Bu 'sert' açıklamada kendisini savunan asker duruyor. Hangi mevziyi savunuyorsunuz? Savunmanın yapıldığı yer neresi? Kimi kime karşı savunuyorsunuz?
Asker bizim dışımızda, epeyce üstümüzde bir yerde duruyor. Kendisini toplumdan ve diğer devlet kurumlarından ayrı görüyor. Sürekli olarak 'TSK'ya yapılan saldırılardan' şikâyetçi olması, bu ayrı-gayrılığın bir işareti. Türkiye'nin dış güvenliğini sağlamakla görevli ordusu neden bitmez-tükenmez saldırılara hedef olur? 'Düşmanlarımız' neden ülkemize, halkımıza, devletimize değil de ordumuza saldırır?
Genelkurmay Başkanı'nın 'sert' üslubuna yansıyan bir 'doğru olmayan yer' var. Asker, her şeyin üzerinde bir yerde durduğunu düşünüyor. Askerî dikta dönemlerinde olduğu gibi bu durum gerçek olsa sonuç farklı olacak. Öyle olmayınca, ordu bu sefer bu üslupla gerçekten yıpranıyor.
Bugün artık bir hata olduğu kabul edilen terörle mücadelenin askerin tekelinde olması sorununun gerekçesi de aynı. Her şeye hakim, üstelik elinde silah da bulunan bir gücün itibarını muhafaza etmek için terörle mücadelenin dışında kalmaması gerekiyordu. Terör, bu hantal askerî bürokrasinin zaaflarını gösterdi.
Sürdürdüğümüz yıpratıcı tartışmaların, terörle mücadele konusunda karşılaştığımız zaafların hepsinin arkasında askerin durduğu yerle ilgili sorunlar var. Dış güvenliğe göre yapılanmış bir orduyu, terörle mücadele için kullandığınız zaman zihinsel ve pratik bir yığın sorun ortaya çıkıyor. Askerî bürokrasinin, terörle mücadele konusunda meslekî bir yanılsama içinde olduğu anlaşılıyor.
Hiç olmazsa şu muhakemeyi yürütebiliriz. Bizler sivil bir anlayışla durduğumuz yerin doğru olup olmadığını kritik edebiliriz. Eleştiriler istikametinde kendimizi gözden geçirebiliriz. Aynı kritiği asker yapabilir mi?
1930'lu yıllarda askerin söyledikleri ile bugünkü arasında bir fark olmaması, kronik bir sorunla karşı karşıya olduğumuzu gösteriyor. 1930'lı yıllarda Fevzi Çakmak'ın söylediği sözleri hatırlamak yeterli.
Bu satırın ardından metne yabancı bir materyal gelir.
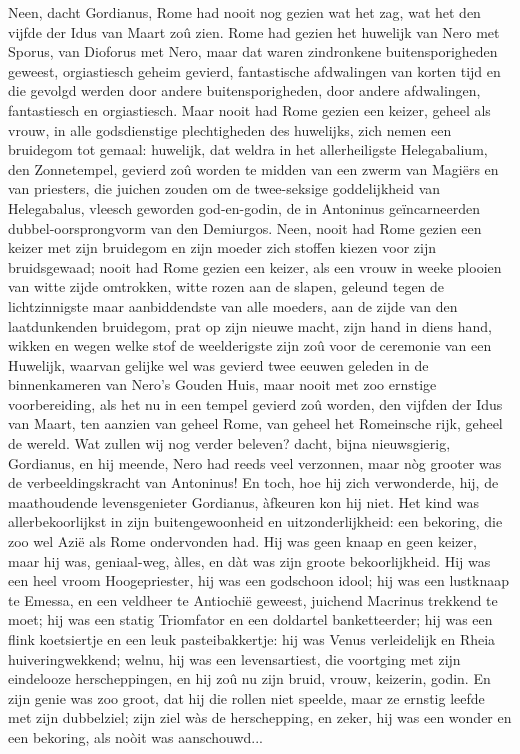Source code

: \documentclass[a4paper, 12pt, oneside, dutch]{article}
\begin{document}
Neen, dacht Gordianus, Rome had nooit nog gezien wat het zag, wat het den vijfde der Idus van Maart zoû zien. Rome had gezien het huwelijk van Nero met Sporus, van Dioforus met Nero, maar dat waren zindronkene buitensporigheden geweest, orgiastiesch geheim gevierd, fantastische afdwalingen van korten tijd en die gevolgd werden door andere buitensporigheden, door andere afdwalingen, fantastiesch en orgiastiesch. Maar nooit had Rome gezien een keizer, geheel als vrouw, in alle godsdienstige plechtigheden des huwelijks, zich nemen een bruidegom tot gemaal: huwelijk, dat weldra in het allerheiligste Helegabalium, den Zonnetempel, gevierd zoû worden te midden van een zwerm van Magiërs en van priesters, die juichen zouden om de twee-seksige goddelijkheid van Helegabalus, vleesch geworden god-en-godin, de in Antoninus geïncarneerden dubbel-oorsprongvorm van den Demiurgos. Neen, nooit had Rome gezien een keizer met zijn bruidegom en zijn moeder zich stoffen kiezen voor zijn bruidsgewaad; nooit had Rome gezien een keizer, als een vrouw in weeke plooien van witte zijde omtrokken, witte rozen aan de slapen, geleund tegen de lichtzinnigste maar aanbiddendste van alle moeders, aan de zijde van den laatdunkenden bruidegom, prat op zijn nieuwe macht, zijn hand in diens hand, wikken en wegen welke stof de weelderigste zijn zoû voor de ceremonie van een Huwelijk, waarvan gelijke wel was gevierd twee eeuwen geleden in de binnenkameren van Nero's Gouden Huis, maar nooit met zoo ernstige voorbereiding, als het nu in een tempel gevierd zoû worden, den vijfden der Idus van Maart, ten aanzien van geheel Rome, van geheel het Romeinsche rijk, geheel de wereld. Wat zullen wij nog verder beleven? dacht, bijna nieuwsgierig, Gordianus, en hij meende, Nero had reeds veel verzonnen, maar nòg grooter was de verbeeldingskracht van Antoninus! En toch, hoe hij zich verwonderde, hij, de maathoudende levensgenieter Gordianus, àfkeuren kon hij niet. Het kind was allerbekoorlijkst in zijn buitengewoonheid en uitzonderlijkheid: een bekoring, die zoo wel Azië als Rome ondervonden had. Hij was geen knaap en geen keizer, maar hij was, geniaal-weg, àlles, en dàt was zijn groote bekoorlijkheid. Hij was een heel vroom Hoogepriester, hij was een godschoon idool; hij was een lustknaap te Emessa, en een veldheer te Antiochië geweest, juichend Macrinus trekkend te moet; hij was een statig Triomfator en een doldartel banketteerder; hij was een flink koetsiertje en een leuk pasteibakkertje: hij was Venus verleidelijk en Rheia huiveringwekkend; welnu, hij was een levensartiest, die voortging met zijn eindelooze herscheppingen, en hij zoû nu zijn bruid, vrouw, keizerin, godin. En zijn genie was zoo groot, dat hij die rollen niet speelde, maar ze ernstig leefde met zijn dubbelziel; zijn ziel wàs de herschepping, en zeker, hij was een wonder en een bekoring, als noòit was aanschouwd...
\end{document}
Metin Heper'in yeni çıkan 'Devlet ve Kürtler' isimli kitabı soğukkanlı ve objektif yaklaşımı ile 'Kürt sorunu'nun dününü ve bugününü bir araya getiriyor. Bu sorun etrafındaki tartışmaları bir bütünlük içinde özetliyor. Heper Cumhuriyet döneminde devletin sanıldığı gibi Kürtleri asimilasyon politikası olmadığını söylüyor. Devlet tam tersine toplumu dönüştürmek yerine toplumla arasına bir mesafe koyuyor 'kendisine özgü misyonunu evrenselliğin öncüsü ve koruyucusu olarak' belirtiyor. Fevzi Çakmak ile günümüz Genelkurmay başkanları arasında, soruna yaklaşım açısından bir farkın olmaması hataların nasıl alışkanlığa dönüştüğünü anlatıyor. Bugünün askerî bürokrasisini çözümlemiş oluyor.
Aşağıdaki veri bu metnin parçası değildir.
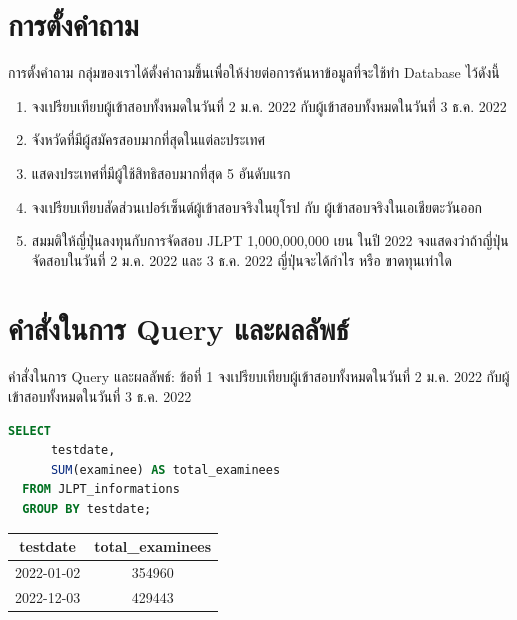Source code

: \documentclass{beamer}
\begin{document}
\section{การตั้งคำถาม}

\begin{frame}{การตั้งคำถาม}
  กลุ่มของเราได้ตั้งคำถามขึ้นเพื่อให้ง่ายต่อการค้นหาข้อมูลที่จะใช้ทำ Database ไว้ดังนี้
  \begin{enumerate}
    \item จงเปรียบเทียบผู้เข้าสอบทั้งหมดในวันที่ 2 ม.ค. 2022 กับผู้เข้าสอบทั้งหมดในวันที่ 3 ธ.ค. 2022 
    \item จังหวัดที่มีผู้สมัครสอบมากที่สุดในแต่ละประเทศ 
    \item แสดงประเทศที่มีผู้ใช้สิทธิสอบมากที่สุด 5 อันดับแรก
    \item จงเปรียบเทียบสัดส่วนเปอร์เซ็นต์ผู้เข้าสอบจริงในยุโรป กับ ผู้เข้าสอบจริงในเอเชียตะวันออก
    \item สมมติให้ญี่ปุ่นลงทุนกับการจัดสอบ JLPT 1,000,000,000 เยน ในปี 2022 จงแสดงว่าถ้าญี่ปุ่นจัดสอบในวันที่ 2 ม.ค. 2022 และ 3 ธ.ค. 2022 ญี่ปุ่นจะได้กำไร หรือ ขาดทุนเท่าใด
\end{enumerate}
\end{frame}

\section{คำสั่งในการ Query และผลลัพธ์}

\begin{frame}[fragile]{คำสั่งในการ Query และผลลัพธ์: ข้อที่ 1}
  จงเปรียบเทียบผู้เข้าสอบทั้งหมดในวันที่ 2 ม.ค. 2022 กับผู้เข้าสอบทั้งหมดในวันที่ 3 ธ.ค. 2022
  \begin{lstlisting}[language=SQL]
  SELECT 
      testdate,
      SUM(examinee) AS total_examinees
  FROM JLPT_informations
  GROUP BY testdate;
  \end{lstlisting}
  \begin{table}[ht]
    \centering
    \begin{tabular}{|c|c|}
      \hline
      \textbf{testdate} & \textbf{total\_examinees} \\
      \hline
      2022-01-02 & 354960 \\
      2022-12-03 & 429443 \\
      \hline
    \end{tabular}
  \end{table}
\end{frame}
\end{document}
Herkesin durduğu yer ile ilgili sorunları olabilir. Ama Türkiye'nin kronik sorunu, güvenlik bürokrasisinin demokratik bir devlette olması gereken yerde bulunmaması. Askerlerin demokrasiyi bir ahlakî ve insanî prensip olmanın ötesinde, işe yarayan pratik bir sorun çözme yöntemi olarak görmeleri ve bu yöntemi kuvvetlendirecek bir stratejik konuma geçmeleri lâzım.
Güvenliğimizi emanet ettiğimiz askerî bürokrasi, bulunduğu yeri mutlaka gözden geçirmeli.